By re-analyzing several public Illumina RNA-seq datasets, we have shown that these features, especially for genes that are difficult to analyze in the primary analysis, often have a significant impact on the secondary analysis and interpretation of the results. It is worth noting that the choice of aligners used was based on the universality of a considered tool and was limited only to mappers that perform alignment against the reference genome. However, depending on the biological question posed, other tools such as Salmon, Kallisto, Bowtie2 could also be used.

The magnitude of the presence of DGs can be expressed by the percentages of DGs with respect to the total number of genes and at the same time with respect to the DEG genes. In the first case, the percentages reach more than 10% for some of the datasets, while in the second case they even exceed 20% of the DEG. It is also noticeable that the Subread mapper produces very different results compared to the other two mappers. The occurrence of DGs could become a problem if the focus is on determinant analysis. If the researcher is interested in assigning samples to the correct classes (e.g. control vs. treated), he would need to use the most significant genes based on the differential analysis. As shown in our paper, such genes of interest need to be chosen carefully, as the DGs incuded may can lead to higher prediction errors.

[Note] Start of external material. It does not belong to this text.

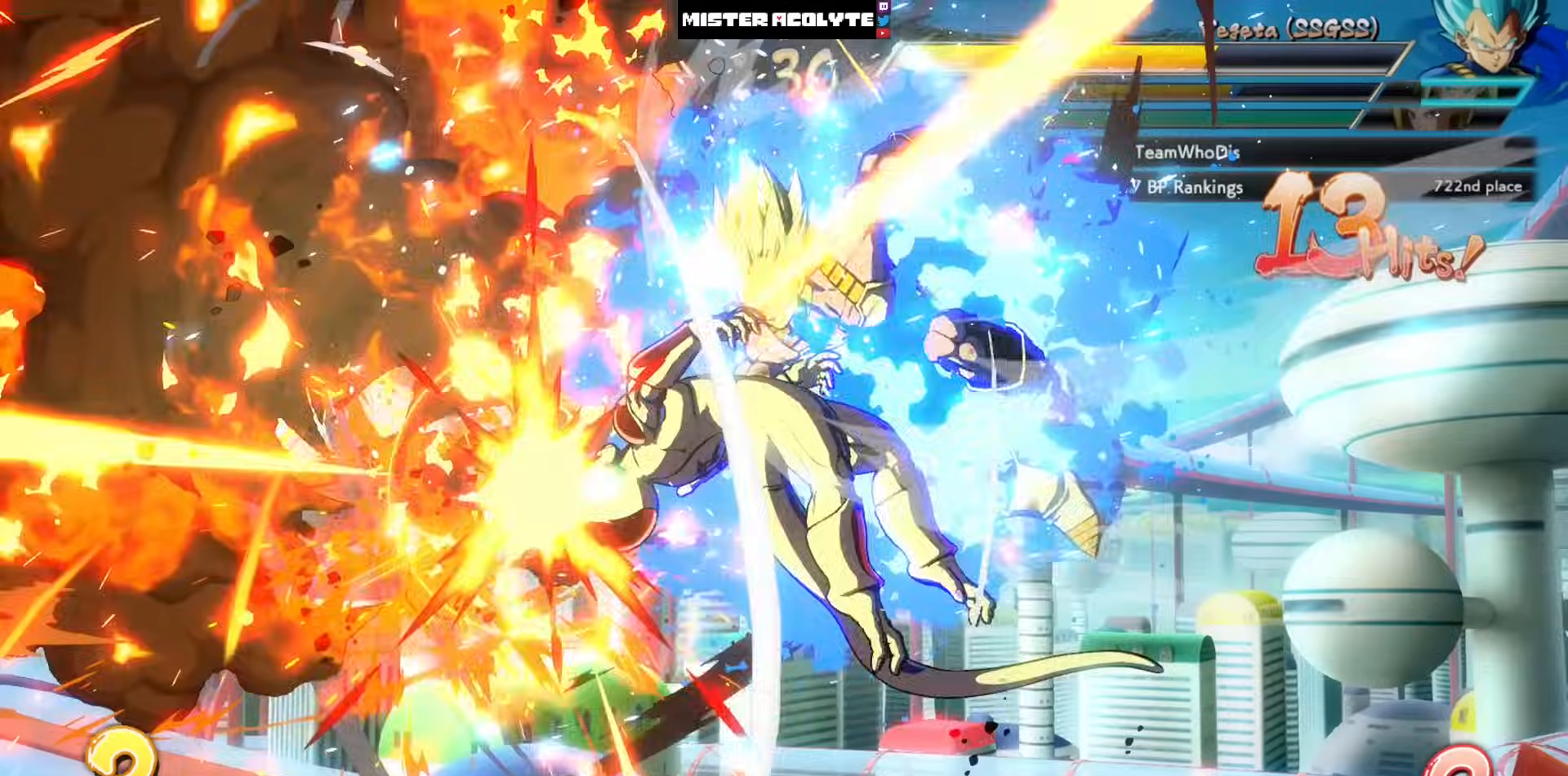
{"dt_ms": 500, "buttons": ["SQUARE"], "left_stick": "center", "events": []}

As a practical outcome, we suggest finding difficult genes in the experiments using the methodology presented in the paper. The set of difficult genes should then be considered together with the sets of differentially expressed genes. Typical operations that can be performed are similar to those described in the paper—find the overlap of these two sets, and for example, try to perform do functional analysis and machine learning without the DG. This may allow the data analyst to avoid artifactual results and get closer to the true biological interpretation of the results.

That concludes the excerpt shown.